Answer from the court order below:
1. Under which statute does the plaintiff seek relief?
2. On what date did the plaintiff file a first amended complaint?
3. Which magistrate judge issued the order?

**Excerpt**
┏━━

United States District Court, E.D. California
Thomas
Joseph Melger, Plaintiff, Pro Se.
ORDER
KENDALL J. NEWMAN, Magistrate Judge.
Plaintiff
is a state prisoner, proceeding without counsel. Plaintiff
seeks relief pursuant to 42 U.S.C. § 1983. Plaintiff has
submitted a complete request for leave to proceed in forma
pauperis pursuant to 28 U.S.C. § 1915. This proceeding was
referred to this court by Local Rule 302 pursuant to 28
U.S.C. § 636(b)(1). Plaintiff consented to proceed before the
undersigned for all purposes. See 28 U.S.C. § 636(c).
Plaintiff
submitted a declaration that makes the showing required by 28
U.S.C. § 1915(a). However, the court will not assess a filing
fee at this time. Instead, the undersigned summarily
dismisses the complaint.
On June
24, 2016, plaintiff filed a first amended complaint as of
right under Rule 15 of the Federal Rules of Civil Procedure.
(ECF No. 15.) On July 12, 2016, plaintiff filed a motion to
amend, accompanied by his second amended complaint. (ECF Nos.

┗━━

**Exercise data**

┏━━

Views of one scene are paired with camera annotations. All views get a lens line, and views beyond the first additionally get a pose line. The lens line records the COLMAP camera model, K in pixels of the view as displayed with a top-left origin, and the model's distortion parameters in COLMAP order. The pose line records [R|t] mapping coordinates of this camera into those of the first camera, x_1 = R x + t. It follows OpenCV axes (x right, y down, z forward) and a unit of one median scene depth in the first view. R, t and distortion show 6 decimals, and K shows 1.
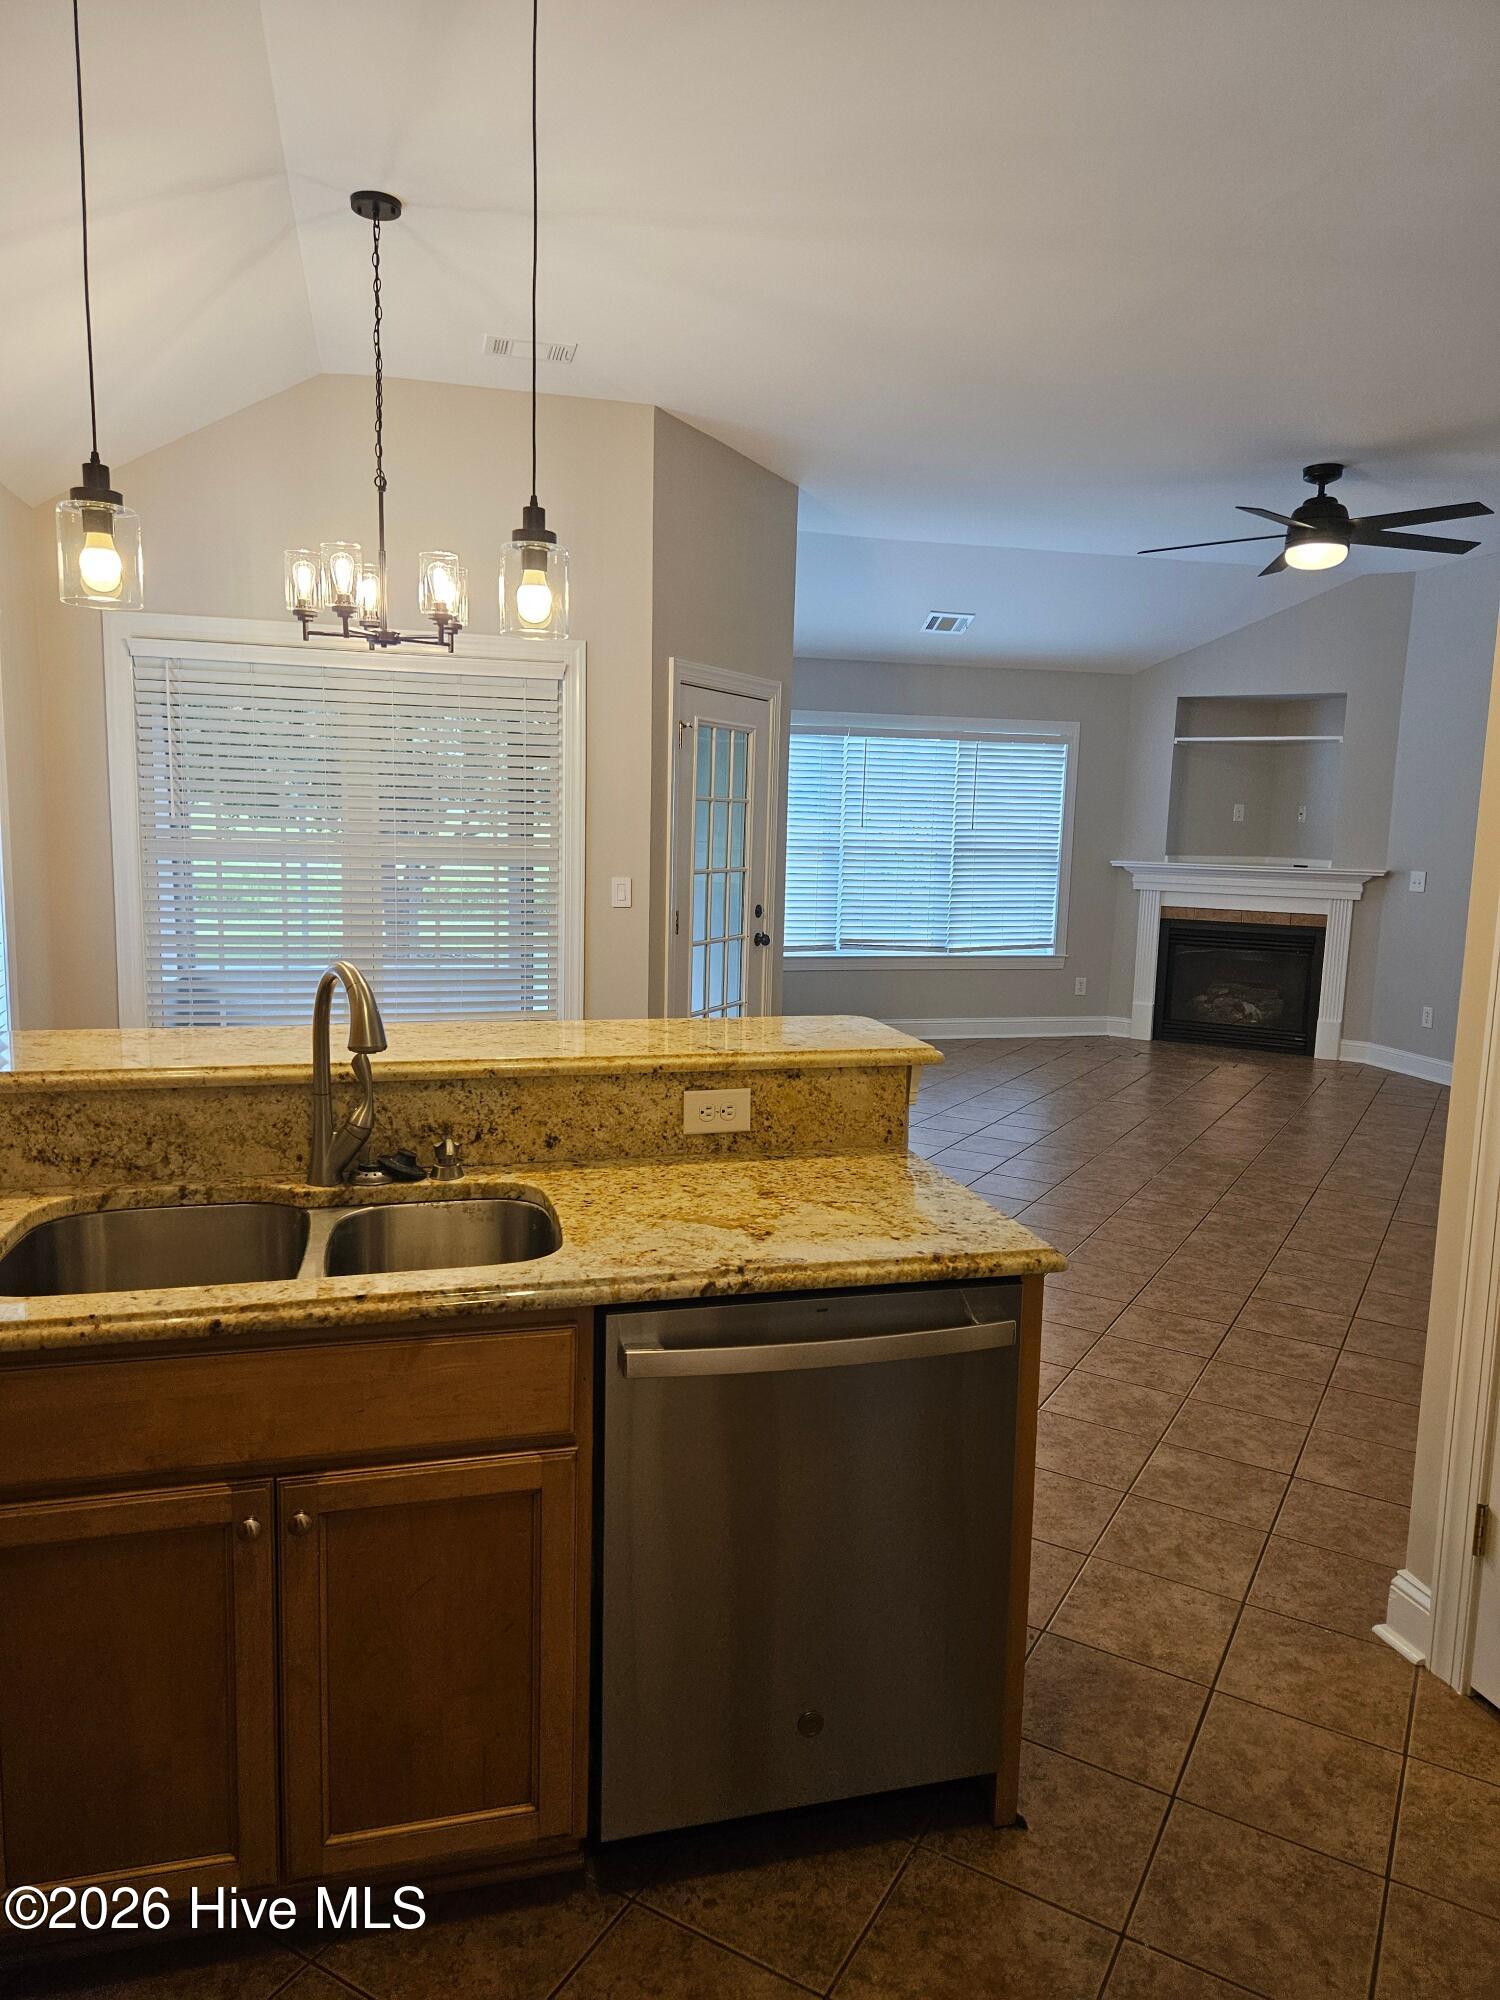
lens RADIAL K [[1329.0, 0, 757.7], [0, 1329.0, 1005.6], [0, 0, 1]] dist [0.104272, -0.104661]
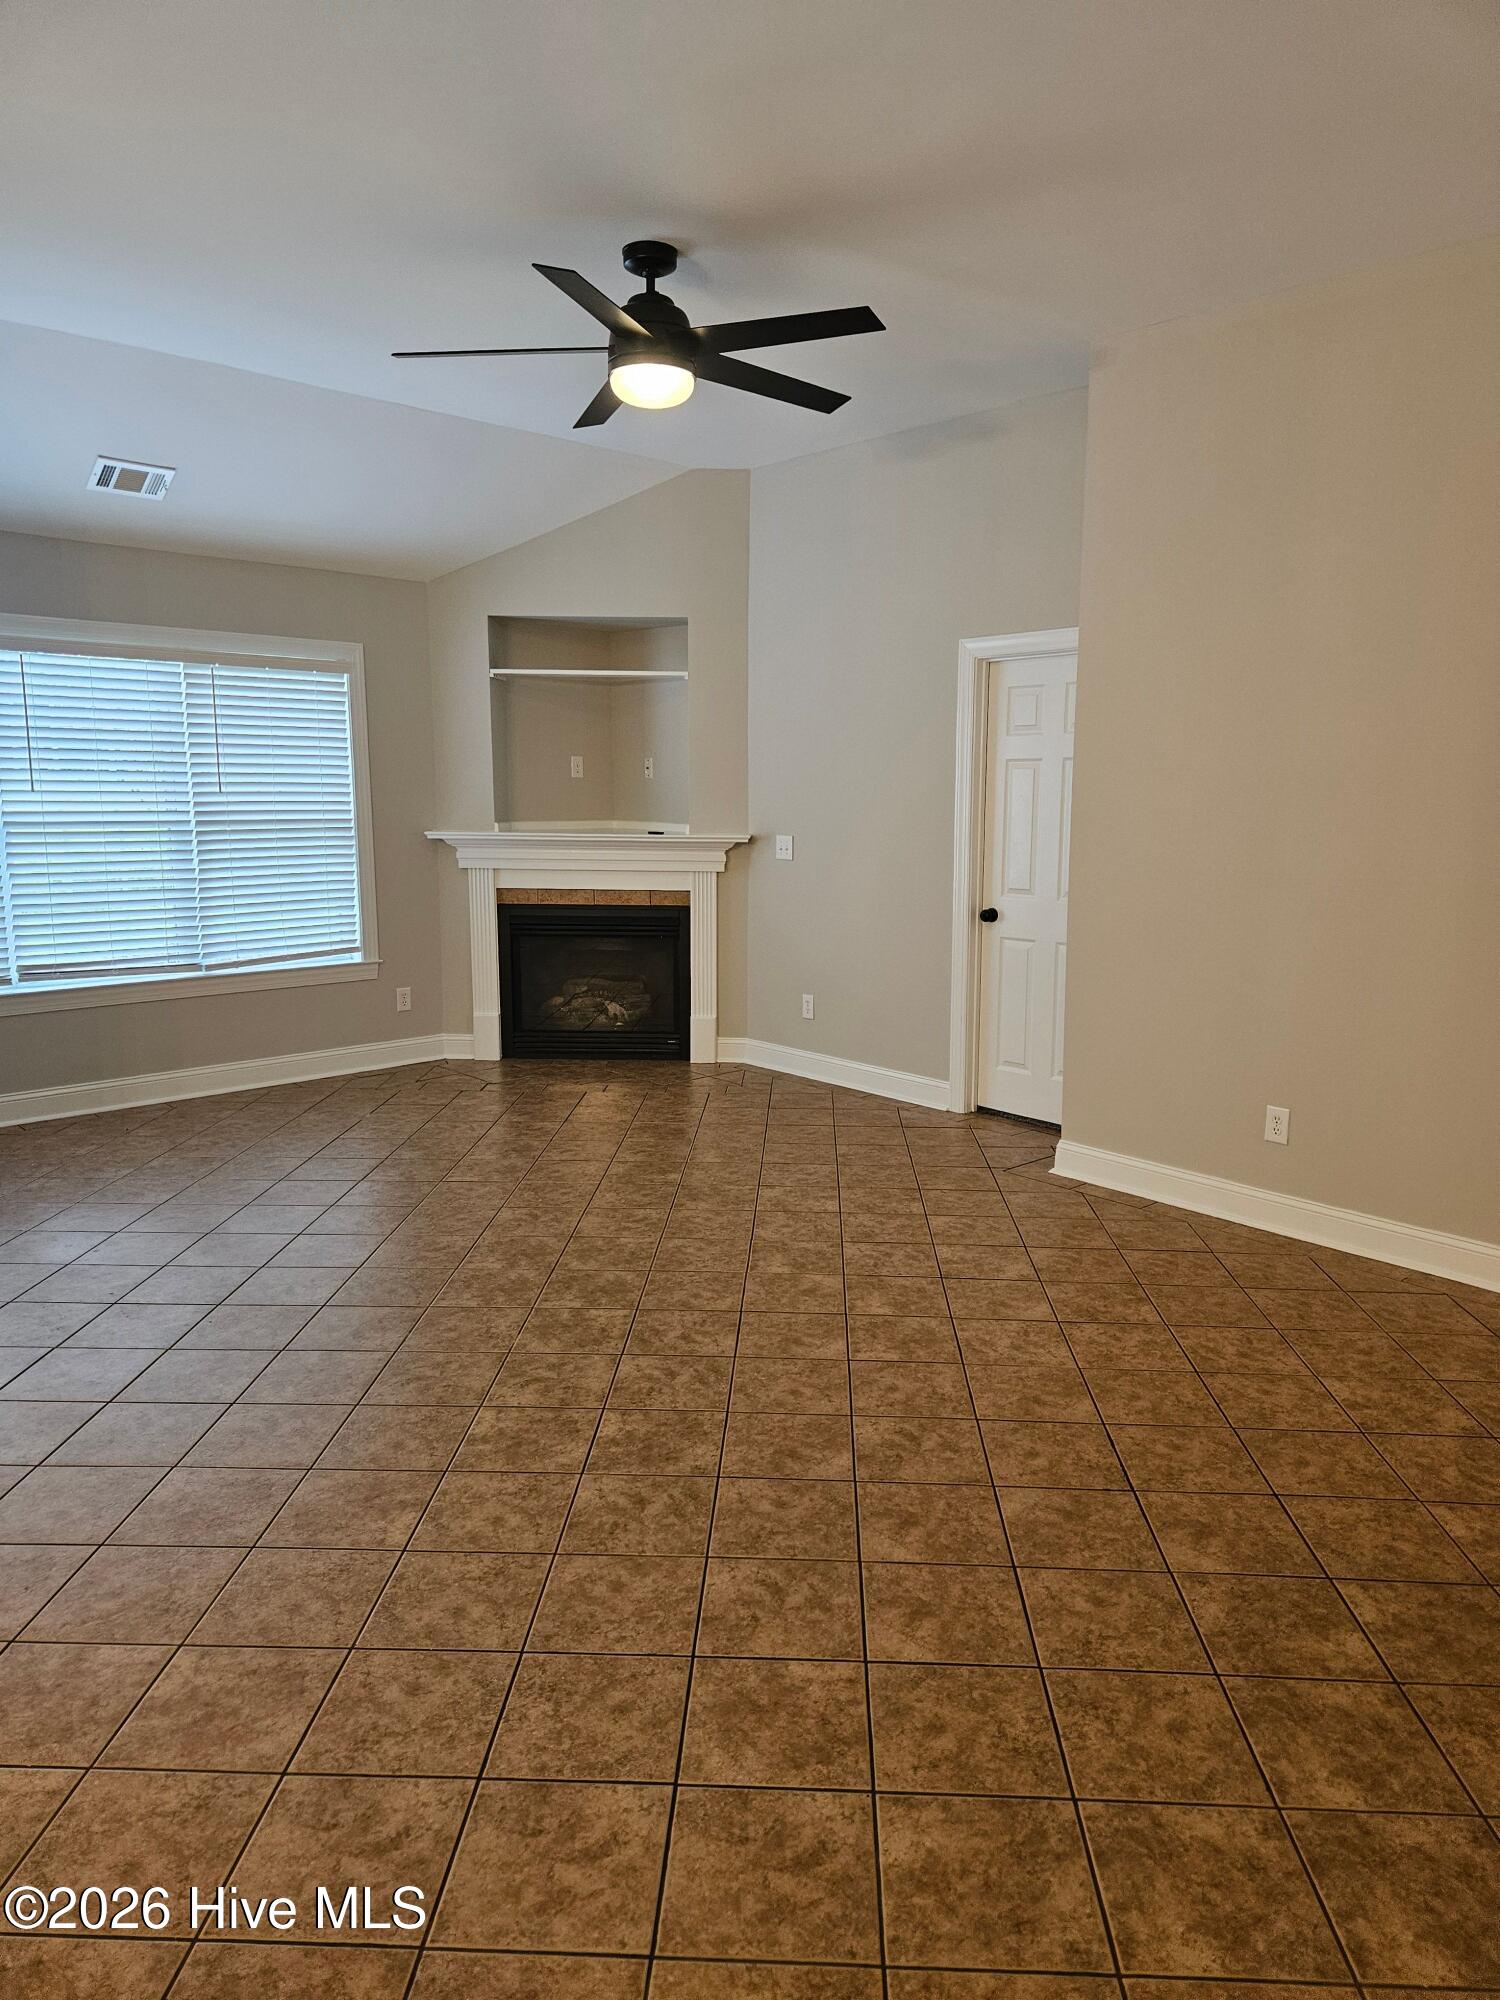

┗━━

**Solution to this exercise**
1. 42 U.S.C. § 1983
2. June 24, 2016
3. Kendall J. Newman